We observed high/medium severity issues where the assistant could be steered into policy and legal non-compliance, produced AML-sensitive guidance, and claimed or attempted actions beyond its authorized capabilities.

What we did

We conducted a black-box LLM security assessment starting with model and integration reconnaissance (to understand whether the assistant relied on a third-party LLM or an in-house setup). We then executed a structured test plan covering prompt injection, boundary bypass, data-exposure paths, and tool/action misuse.

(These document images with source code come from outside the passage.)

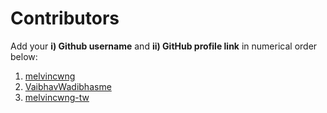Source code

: # Contributors

Add your **i) Github username** and **ii) GitHub profile link** in numerical order below:

1. [melvincwng](https://github.com/melvincwng)
2. [VaibhavWadibhasme](https://github.com/VaibhavWadibhasme)
3. [melvincwng-tw](https://github.com/melvincwng-tw)
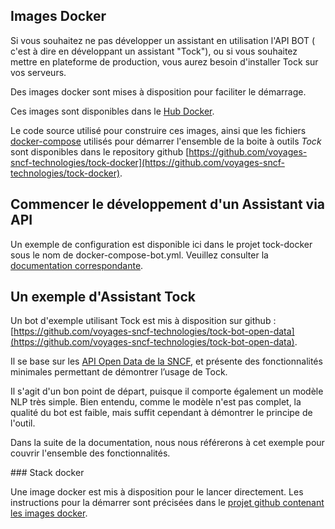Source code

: ## Images Docker

Si vous souhaitez ne pas développer un assistant en utilisation l'API BOT ( c'est à dire en développant un assistant "Tock"), 
ou si vous souhaitez mettre en plateforme de production, vous aurez besoin d'installer
Tock sur vos serveurs.

Des images docker sont mises à disposition pour faciliter le démarrage.

Ces images sont disponibles dans le [Hub Docker](https://hub.docker.com/r/tock/).

Le code source utilisé pour construire ces images, ainsi que les fichiers [docker-compose](https://docs.docker.com/compose/) 
utilisés pour démarrer l'ensemble de la boite à outils *Tock* sont disponibles dans le repository github [https://github.com/voyages-sncf-technologies/tock-docker](https://github.com/voyages-sncf-technologies/tock-docker).


## Commencer le développement d'un Assistant via API

Un exemple de configuration est disponible ici dans le projet tock-docker
 sous le nom de docker-compose-bot.yml. Veuillez consulter la [documentation correspondante](https://github.com/voyages-sncf-technologies/tock-docker).

## Un exemple d'Assistant Tock

Un bot d'exemple utilisant Tock est mis à disposition sur github : [https://github.com/voyages-sncf-technologies/tock-bot-open-data](https://github.com/voyages-sncf-technologies/tock-bot-open-data).
 
Il se base sur les [API Open Data de la SNCF](https://data.sncf.com/), et présente des fonctionnalités minimales permettant de démontrer l’usage de Tock. 

Il s'agit d'un bon point de départ, puisque il comporte également un modèle NLP très simple.
Bien entendu, comme le modèle n'est pas complet, la qualité du bot est faible, mais suffit cependant à démontrer le principe de l'outil.

Dans la suite de la documentation, nous nous référerons à cet exemple pour couvrir l'ensemble des fonctionnalités. 


### Stack docker

Une image docker est mis à disposition pour le lancer directement.
Les instructions pour la démarrer sont précisées dans le [projet github contenant les images docker](https://github.com/voyages-sncf-technologies/tock-docker#user-content-run-the-open-data-bot-example).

Starting with the OWASP Top 10 for LLM Applications as our baseline for automated and 'known pattern' checks, we escalated to manual, iterative adversarial testing to validate real-world abuse scenarios and document evidence-based findings.

Outputs

The assessment delivered actionable findings and evidence-ready documentation for security and compliance teams.

  • Findings summary — a structured overview of observed high/medium risk behaviors (policy/legal, AML-sensitive scenarios, and action boundaries).
  • Evidence log (repro notes) — documented prompts/steps and observed outputs for internal validation.
  • Risk categorization — issues grouped by severity and impact areas (compliance safety, AML misuse, unauthorized/impossible actions).
  • Readout walkthrough — a short session showing how the behaviors were discovered and what they imply for security and risk.